Por isso, percebemos a dificuldade que ele teve em “Blade Runner: 2049”, pegar uma obra de sucesso, não criada por ele, e potencializar a vastidão de um universo muito bem construído. Felizmente, o nível de qualidade de Villeneuve foi mantido e temos uma sequência possivelmente melhor que o filme original.

A obra conta a história de “K” (interpretado por Ryan Gosling), replicante da nova geração (Nexus 8), que caça replicantes da velha geração – os sobreviventes daquele período de quatro anos de vida abordado no longa de 1982, acontecimento conhecido como blecaute – e aqueles robôs da geração nova considerados desobedientes. Em uma missão, o rapaz descobre algo capaz de mudar todo o panorama mundial, e por conta disso, passa a procurar o policial Deckard (Harrison Ford) que está desaparecido desde o fim dos eventos do primeiro filme.

Villeneuve, como tradicional de sua obra (basta assistir “A Chegada”, “Os Suspeitos” e “Sicário” para a confirmação desse pensamento) cria um filme complexo, usando os aspectos técnicos, enriquecendo a história e completando o sentido desta.

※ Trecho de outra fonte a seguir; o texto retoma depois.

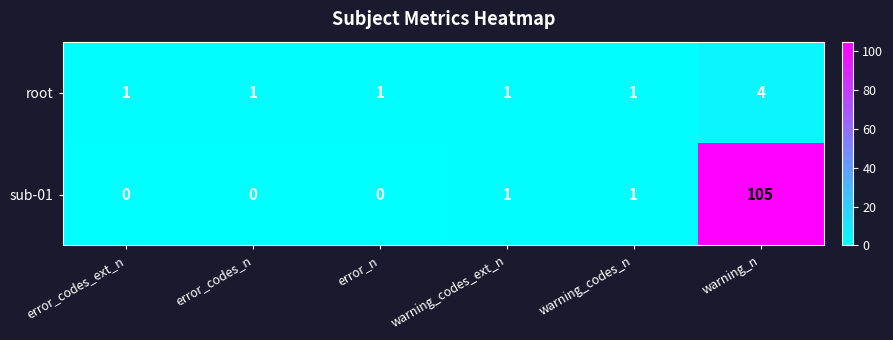

List the series in order of their peak value, lowest first.

root, sub-01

Percebemos isso pelo uso da fotografia, da montagem e dos ângulos de câmera utilizados.

A fotografia é o que faz o filme bonito visualmente, graças a habilidade do brilhante Roger Deakins, percebemos cores em tons fortes, independentemente de quais sejam os matizes utilizados, se um cômodo é escuro, ele parecerá mais escuro apenas com o objetivo de ligar esse sentimento com o do personagem que o habita, se o local é claro há duas coisas a serem notadas, uma é que este costuma ser um ambiente externo (um lugar da cidade, uma rua, uma floresta) e a sensação denotada pela cor, seja felicidade ou uma determinada euforia por estar perto de descobrir algo.

Já na montagem a opção feita foi a da utilização de planos longos e poucos cortes, assim o espectador cria identificação com o personagem de Gosling (o protagonista desse filme) e o suspense, a curiosidade são despertadas, prendendo a atenção daqueles que assistem.

Está ligado a montagem os ângulos de câmera. Usando com frequência o plongeé (de cima para baixo) a obra sempre parece remeter a altura que domina aquele universo, os carros são voadores, os prédios são altos, os personagens são enquadrados para aparentarem altura e a escolha por esse ângulo cria a confirmação da altivez do roteiro.

Roteiro esse que não é apenas uma simples história de pessoas caçando robôs (ou de robôs caçando robôs). Ao longo de suas quase três horas de duração, vemos uma jornada de autoconhecimento e descobertas que K passa, somos convidados a enxergar tudo pelo ponto de vista dele, uma ferramenta que a projeção utiliza com inteligência, já que isso consiste em um dos pontos de surpresa para um espectador já imerso.

Isso se deve a grande performance de Ryan Gosling, apesar da falta de expressão e do jeito sisudo, a decisão do uso dessa abordagem pelo ator se mostra correta. Quando ele pensa que determinada coisa não é real, o público acredita nisso, e se ele passa a sentir, ou a mudar de atitude, a ideia é vendida com facilidade ao espectador.

O elenco não conta apenas com essa grande interpretação, Ana de Armas como Joi, convence de todas as formas possíveis, devido a seu humor leve, a perspicácia aliada a observação e claro, a identificação nutrida em seu relacionamento com K, criando uma dinâmica bacana entre os dois personagens.

Em determinado momento de BR: 2049, lemos a seguinte frase “ O que você quer ouvir, o que você quer ver”, a obra pode ser definida a partir desse dizer, se por um lado o filme é o que você deseja ouvir e ver, por outro não é nada disso. E fica claro por essa pequena antítese, que Blade Runner: 2049 é justamente o que Denis Villeneuve intencionava fazer: criar uma obra rica, eficaz, remetendo a uma projeção de sucesso e levando algo novo para o cinema. E, claro, ele conseguiu.